AI-Augmented Development
- Daily, production-grade use of Claude Code, Cursor, or Codex. Understands CLAUDE.md / AGENTS.md, project memory files, slash commands, subagents, hooks, MCP servers, and plan-vs-execute workflows.
- Deliberate token and context management: knows when to use Haiku vs Sonnet vs Opus (and equivalents on other providers), uses prompt caching, batches work, prunes context aggressively.
- Disciplined review of AI-generated code, with tests and evals — never ships unread output.
Full-Stack Engineering
- Backend: Python (FastAPI / Flask) and/or Node.js (TypeScript). Solid grasp of async patterns, streaming responses (SSE / WebSockets/ API).
- Frontend: React, Next.js, TypeScript, Tailwind CSS. Comfortable building streaming chat UIs and agentic interfaces.
- Databases: PostgreSQL, Redis, at least one vector DB. Familiar with schema design, indexing, and query optimization.
Non-Functional Engineering
- Latency: streaming, parallel tool calls, model routing, semantic caching, request batching.
- Cost: token accounting, model tiering (cheap-first), prompt caching, context compression, batch APIs.

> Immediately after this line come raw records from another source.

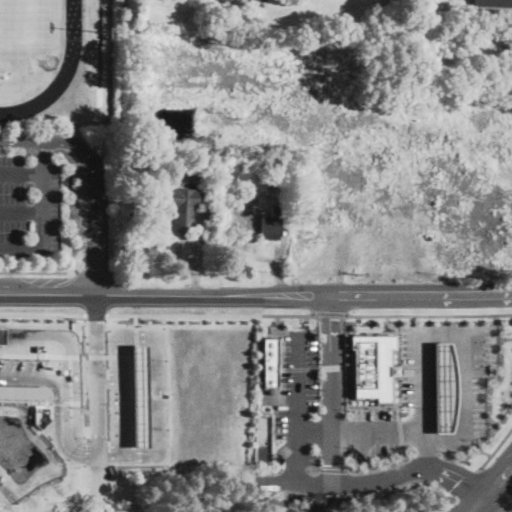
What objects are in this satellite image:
building: (223, 1)
building: (223, 1)
building: (493, 3)
building: (491, 4)
building: (490, 10)
park: (30, 46)
building: (505, 48)
track: (33, 50)
building: (255, 82)
road: (287, 127)
road: (487, 146)
building: (279, 162)
road: (21, 173)
building: (196, 173)
road: (331, 174)
road: (94, 177)
building: (183, 206)
parking lot: (29, 208)
building: (183, 208)
road: (22, 214)
building: (424, 214)
road: (44, 215)
building: (256, 221)
building: (269, 228)
road: (86, 270)
road: (49, 272)
road: (256, 294)
road: (42, 313)
road: (329, 313)
road: (95, 314)
road: (184, 314)
road: (287, 314)
road: (377, 314)
road: (134, 320)
building: (1, 334)
building: (1, 335)
road: (422, 357)
building: (270, 361)
building: (269, 362)
road: (330, 366)
building: (372, 366)
building: (372, 367)
road: (69, 369)
road: (156, 374)
parking lot: (469, 380)
parking lot: (419, 386)
gas station: (444, 386)
building: (444, 386)
building: (443, 387)
building: (23, 391)
building: (23, 391)
parking lot: (296, 394)
road: (97, 395)
building: (136, 396)
road: (296, 401)
road: (55, 402)
road: (470, 409)
road: (119, 419)
road: (314, 430)
parking lot: (376, 430)
road: (378, 430)
road: (345, 431)
road: (496, 447)
road: (426, 449)
road: (427, 454)
road: (92, 457)
road: (465, 457)
road: (370, 469)
road: (330, 472)
road: (306, 483)
road: (464, 485)
road: (490, 487)
road: (320, 498)
road: (495, 502)
road: (506, 505)
road: (442, 507)
parking lot: (510, 510)
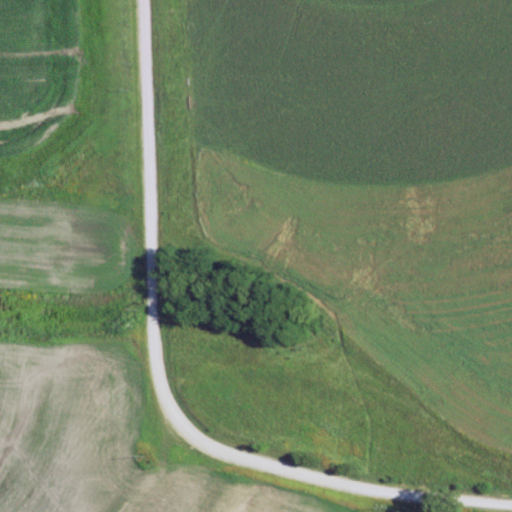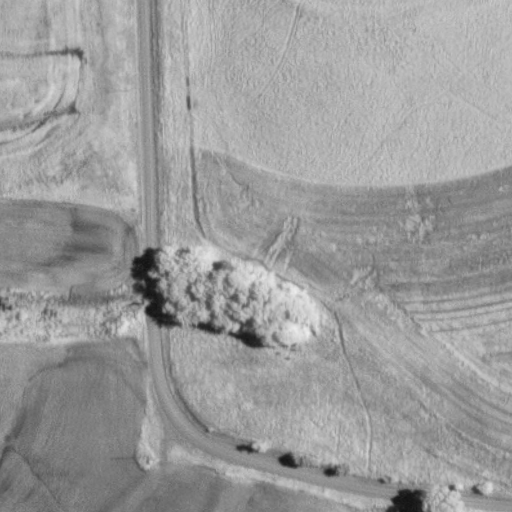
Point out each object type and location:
road: (151, 311)
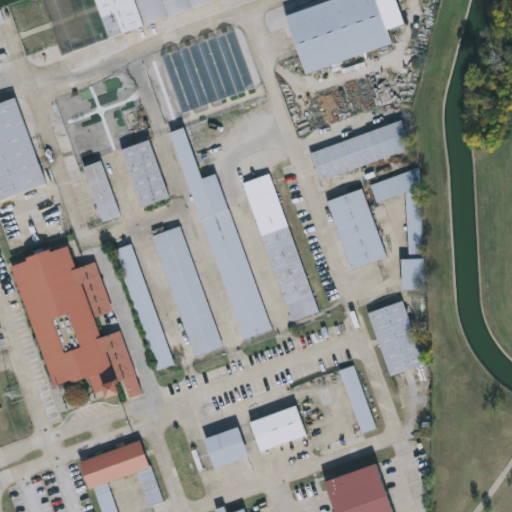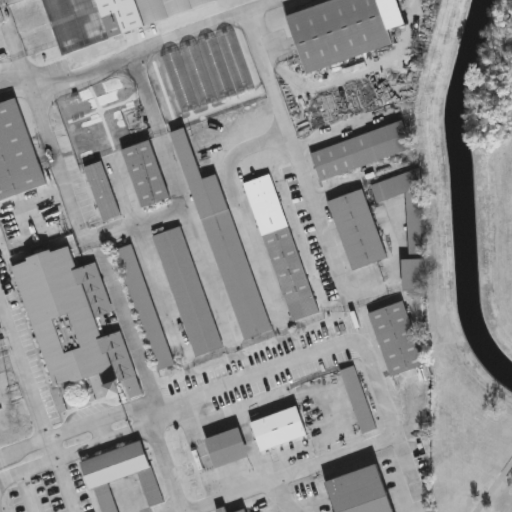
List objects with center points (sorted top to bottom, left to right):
building: (111, 17)
building: (106, 18)
building: (344, 30)
building: (346, 30)
road: (140, 51)
building: (363, 150)
building: (362, 151)
building: (17, 153)
building: (18, 155)
building: (148, 168)
road: (305, 172)
building: (146, 173)
building: (397, 186)
building: (104, 190)
building: (103, 191)
building: (411, 223)
road: (131, 226)
building: (360, 228)
building: (358, 229)
building: (226, 240)
building: (226, 245)
building: (283, 247)
building: (282, 248)
building: (416, 260)
building: (190, 290)
building: (189, 292)
building: (145, 307)
building: (146, 307)
building: (76, 322)
road: (128, 322)
building: (75, 324)
building: (400, 338)
building: (398, 339)
road: (14, 351)
power tower: (15, 394)
building: (78, 396)
building: (360, 398)
building: (359, 400)
road: (135, 412)
road: (140, 422)
building: (280, 429)
building: (282, 429)
road: (99, 432)
road: (394, 434)
road: (61, 435)
building: (231, 447)
building: (228, 448)
road: (50, 451)
road: (66, 457)
building: (121, 474)
building: (120, 475)
road: (494, 486)
building: (365, 491)
building: (362, 492)
parking lot: (50, 493)
building: (228, 510)
building: (229, 510)
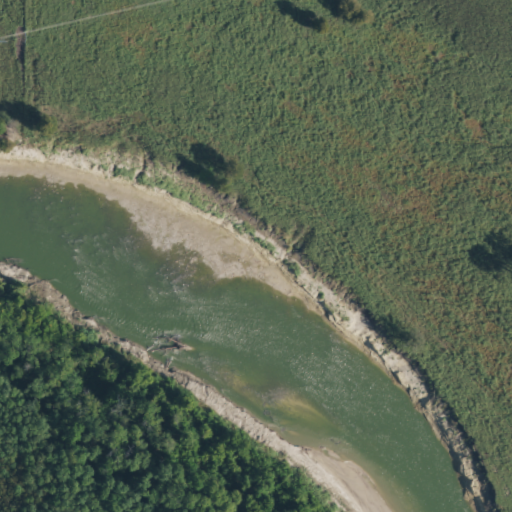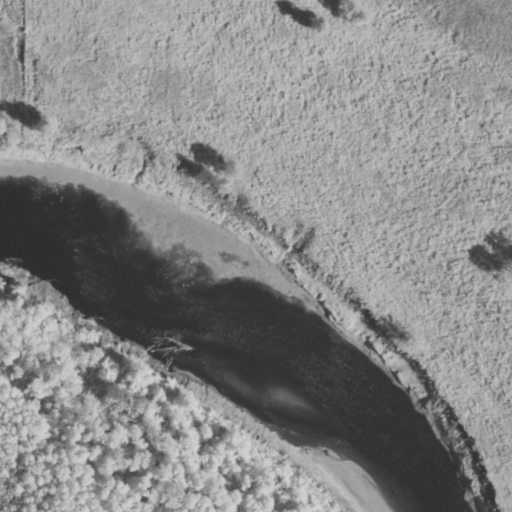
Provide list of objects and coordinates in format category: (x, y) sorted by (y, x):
river: (210, 317)
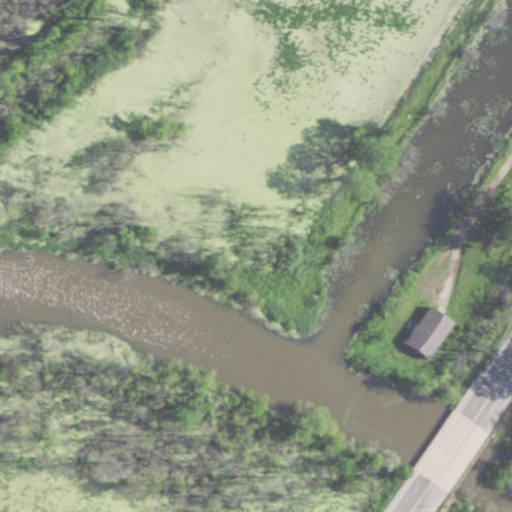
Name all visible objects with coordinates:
road: (470, 227)
building: (428, 331)
building: (424, 333)
river: (267, 361)
road: (491, 390)
road: (450, 451)
road: (419, 496)
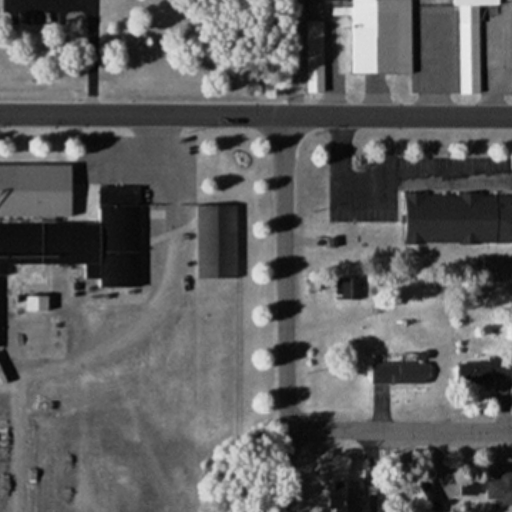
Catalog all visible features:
building: (378, 34)
building: (378, 34)
building: (469, 43)
building: (469, 43)
building: (314, 56)
road: (255, 116)
building: (457, 217)
building: (457, 218)
building: (70, 228)
building: (216, 241)
road: (284, 314)
building: (398, 373)
building: (481, 373)
road: (399, 431)
building: (500, 489)
building: (343, 496)
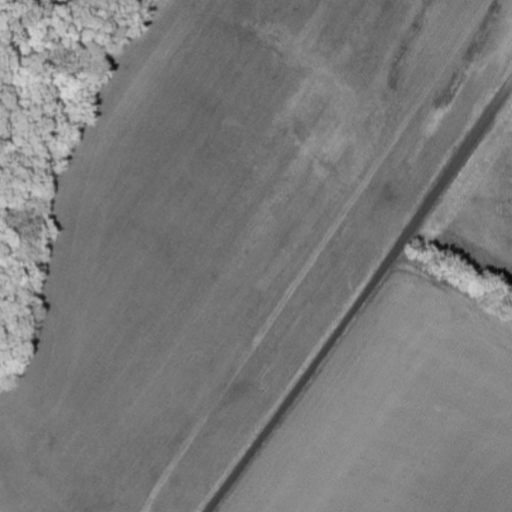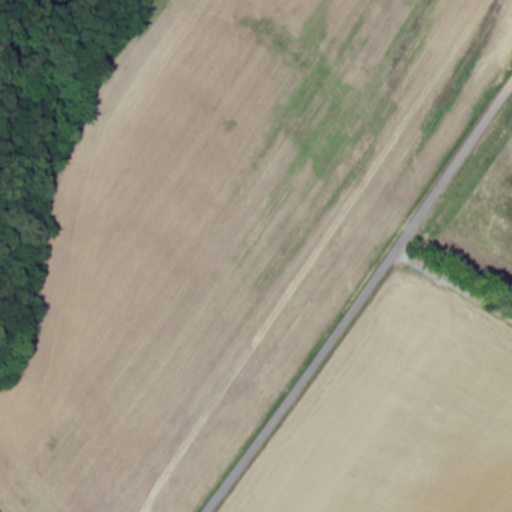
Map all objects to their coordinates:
road: (359, 302)
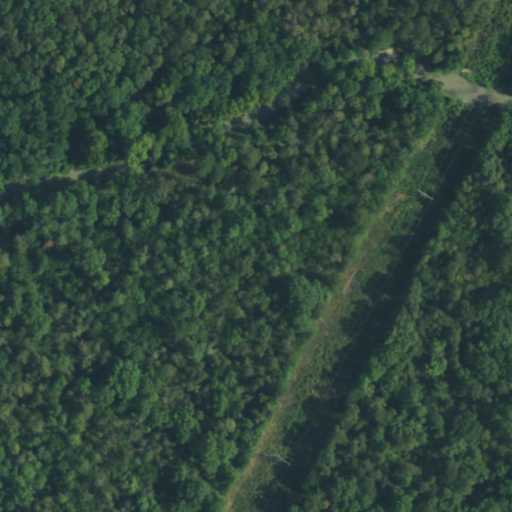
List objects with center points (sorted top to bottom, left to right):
power tower: (419, 195)
power tower: (276, 459)
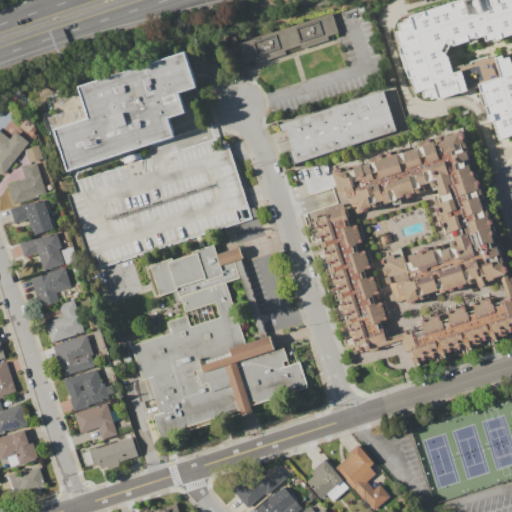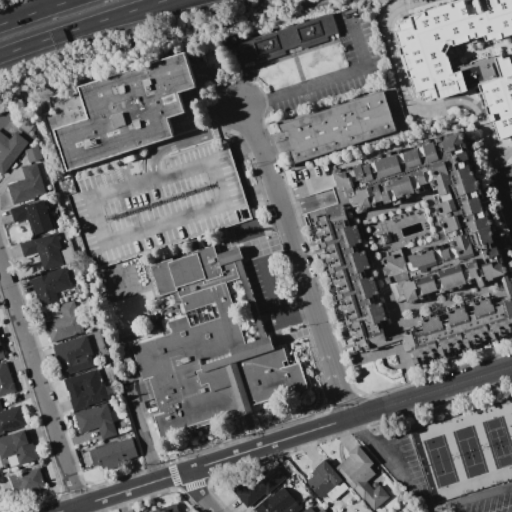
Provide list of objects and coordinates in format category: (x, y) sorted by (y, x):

- Security: prompt injection defense, output filtering, PII redaction, OWASP LLM Top 10, secrets management, least-privilege IAM.
- Reliability: retries, fallbacks across providers, rate limiting, queue-based decoupling, structured error handling.
Good to Have
- Anthropic Claude Code certification or Anthropic skill-based credentials.
- NVIDIA Generative AI / LLM certifications, DeepLearning.AI Specializations (LangChain, RAG, Agentic AI), or Hugging Face certifications.
- Experience with MCP (Model Context Protocol) — building or consuming MCP servers.
- Experience with GraphRAG, knowledge graphs (Neo4j), or hybrid symbolic/neural systems.
- On-device or edge inference (Ollama, llama.cpp, ONNX, TensorRT).
- Production deployments on AWS (Bedrock, SageMaker, Lambda, ECS/EKS, S3, IAM) and/or GCP (Vertex AI, Cloud Run, GKE).
- Docker, Kubernetes, CI/CD (GitHub Actions or GitLab CI), and IaC (Terraform or Pulumi).
- LLM observability and tracing: LangSmith, Langfuse, Weights & Biases, Arize, or equivalent. Evaluation harnesses in CI.